*** Opening RECORDS FOR THIS EXERCISE ***

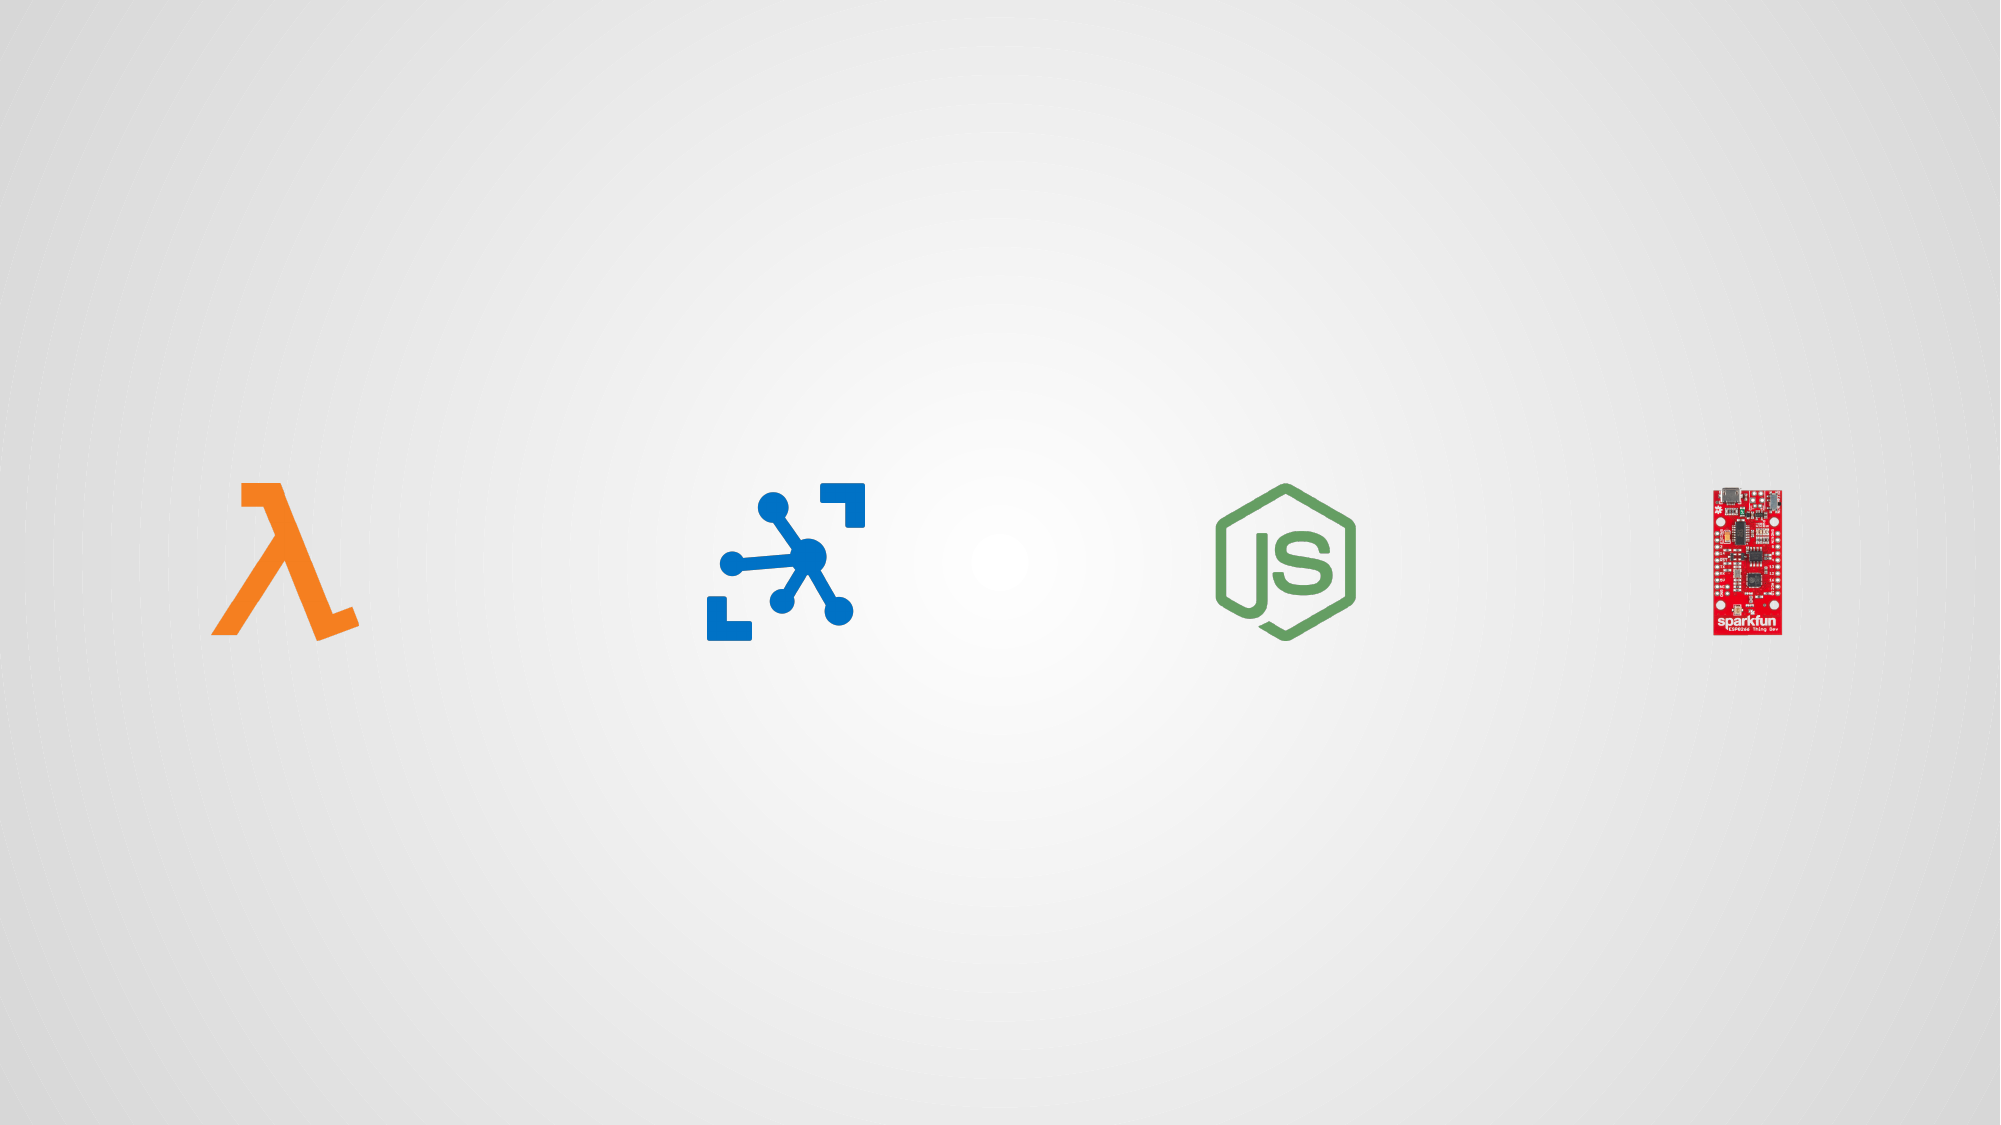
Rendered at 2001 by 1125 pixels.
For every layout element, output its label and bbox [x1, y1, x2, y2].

picture [1706, 483, 1789, 641]
picture [211, 483, 359, 641]
picture [1213, 483, 1359, 641]
picture [707, 483, 865, 641]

*** Closing RECORDS FOR THIS EXERCISE ***

> _TASK PROMPT_
Reproduce exactly the line containing "For every layout" and all lines after it through the end of the listing above; leave out every earlier line.

> _OUTPUT OF THE TASK_
For every layout element, output its label and bbox [x1, y1, x2, y2].

picture [1706, 483, 1789, 641]
picture [211, 483, 359, 641]
picture [1213, 483, 1359, 641]
picture [707, 483, 865, 641]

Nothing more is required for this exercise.